Habría que llevar la reflexión también hacia el estatus de ser víctima. Ser víctima en la era en que las denuncias son viralizadas y se tiene el poder de “cancelar” al agresor/a en la sociedad, en que se puede ser escuchada y aliviada con un “yo te creo” solidario, obliga a responder con ética. El poder de la víctima es que es incontestable pues ha sufrido y en razón a ello reclama justicia. Esto daría una idea de inmunidad de quien se considera sujeto al que le han ocurrido cosas, y en tal medida, no sujeto actuante sino pasivo. Pero en realidad, “la víctima” no pierde agencia, no tenemos que arrogarnos el derecho de hablar “en su nombre”, y menos aún hacernos de un poder en nombre de las víctimas.

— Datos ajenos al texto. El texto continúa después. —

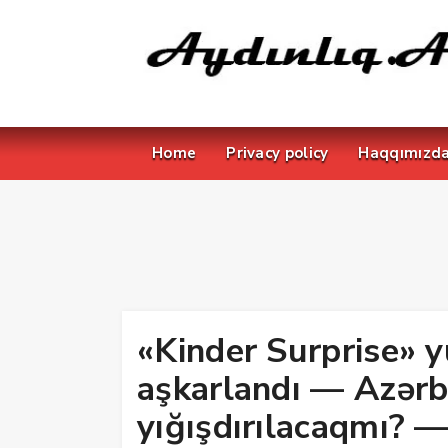
Home
Privacy policy
Haqqımızd
«Kinder Surprise» 
aşkarlandı — Azərb
yığışdırılacaqmı?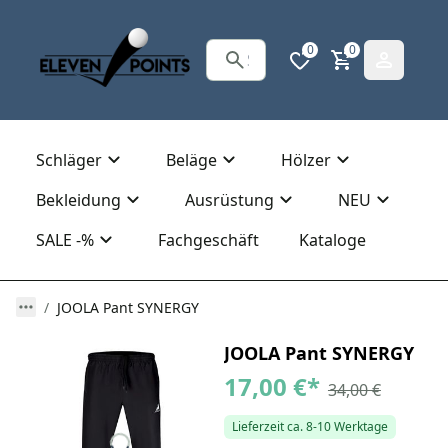
0
0
Schläger
Beläge
Hölzer
Bekleidung
Ausrüstung
NEU
SALE -%
Fachgeschäft
Kataloge
JOOLA Pant SYNERGY
JOOLA Pant SYNERGY
17,00 €
*
34,00 €
Lieferzeit ca. 8-10 Werktage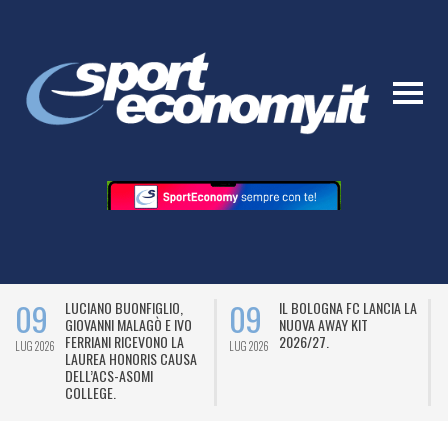
09
09
LUCIANO BUONFIGLIO,
IL BOLOGNA FC LANCIA LA
GIOVANNI MALAGÒ E IVO
NUOVA AWAY KIT
FERRIANI RICEVONO LA
2026/27.
LUG 2026
LUG 2026
L
LAUREA HONORIS CAUSA
DELL’ACS-ASOMI
COLLEGE.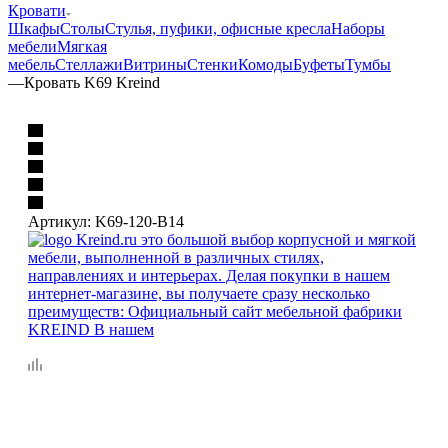
Кровати
Шкафы
Столы
Стулья, пуфики, офисные кресла
Наборы
мебели
Мягкая
мебель
Стеллажи
Витрины
Стенки
Комоды
Буфеты
Тумбы
—
Кровать K69 Kreind
Артикул:
K69-120-B14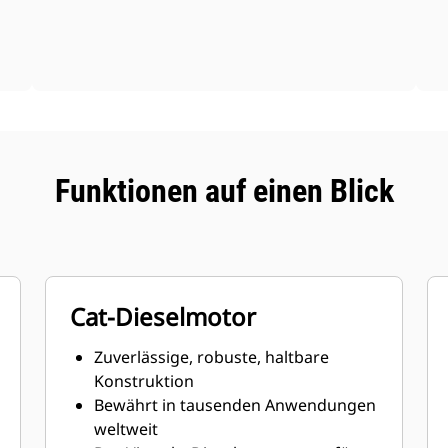
Funktionen auf einen Blick
Cat-Dieselmotor
Zuverlässige, robuste, haltbare
Konstruktion
Bewährt in tausenden Anwendungen
weltweit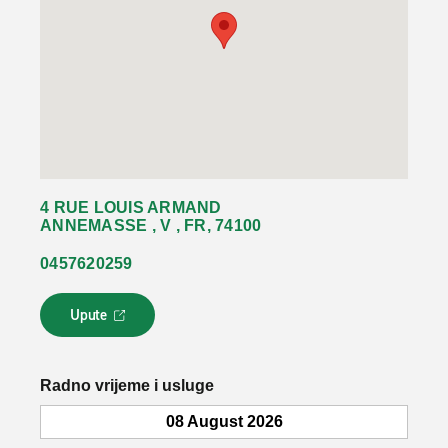
4 RUE LOUIS ARMAND
ANNEMASSE , V , FR, 74100
0457620259
Upute
L
i
n
k
Radno vrijeme i usluge
s
e
08 August 2026
o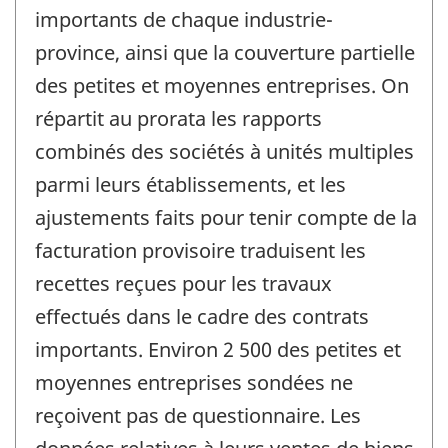
importants de chaque industrie-
province, ainsi que la couverture partielle
des petites et moyennes entreprises. On
répartit au prorata les rapports
combinés des sociétés à unités multiples
parmi leurs établissements, et les
ajustements faits pour tenir compte de la
facturation provisoire traduisent les
recettes reçues pour les travaux
effectués dans le cadre des contrats
importants. Environ 2 500 des petites et
moyennes entreprises sondées ne
reçoivent pas de questionnaire. Les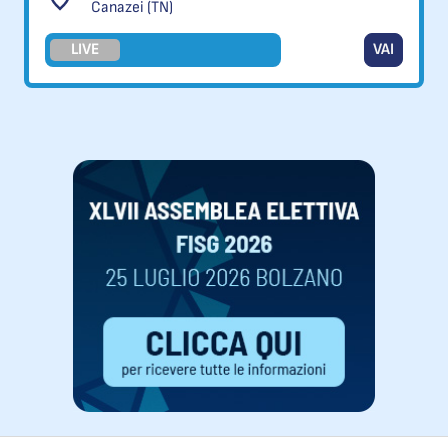
Canazei (TN)
LIVE
VAI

Es indudable que todas las mujeres, sin excepción, hemos sufrido algún tipo de violencia de género a lo largo de nuestras vidas: acoso callejero, abuso sexual, abandono familiar, violencia física o psicológica, trabajo infantil dedicado al hogar, etc. A esto se suman otras violencias interseccionales como el racismo, la pobreza, la lesbo/transfobia, entre otras. Sin embargo, el hecho de que la violencia de género nos haga víctimas, no quiere decir que la definición de “ser mujer” es la de “ser víctima”. Más bien, ante las violencias recibidas se es sobreviviente y resistente. No se trata entonces de quién es más víctima, ni de una competencia que nos quiebre internamente como movimiento en base al mérito de quien ha sufrido más violencias de género o interseccionales. Nos interesa que habiendo sufrido o no dichas violencias, quienes nos identificamos como feministas, seamos capaces de señalarlas y trabajar por la eliminación de sus causas. Queda entonces como tarea del feminismo remontar el poder punitivo que puede terminar debilitando sus propuestas transformadoras.